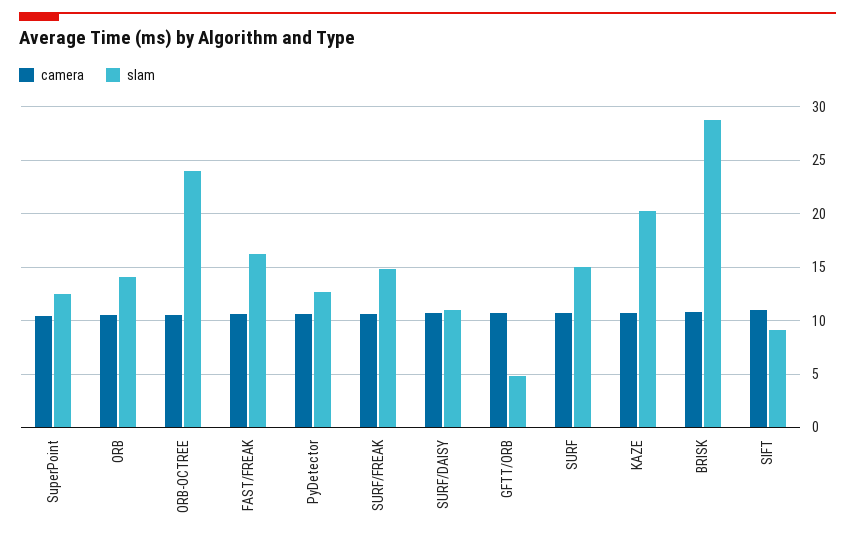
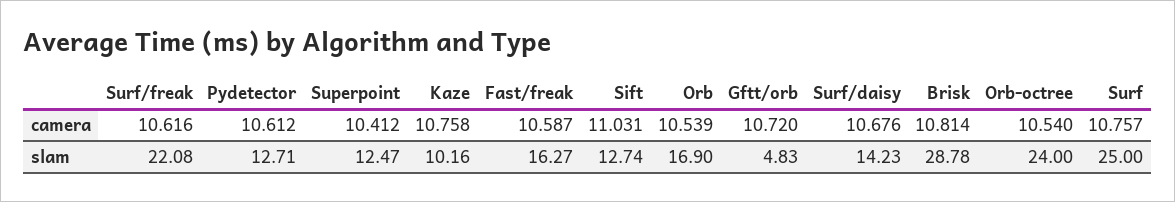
slam, ORB: 14 -> 16.9
slam, SURF/FREAK: 15 -> 22.08
slam, SURF/DAISY: 11 -> 14.23
slam, SURF: 15 -> 25
slam, KAZE: 20 -> 10.16
slam, SIFT: 9 -> 12.74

Directive
Your response should be the lines of the entries above that include the string "SURF".

Result
slam, SURF/FREAK: 15 -> 22.08
slam, SURF/DAISY: 11 -> 14.23
slam, SURF: 15 -> 25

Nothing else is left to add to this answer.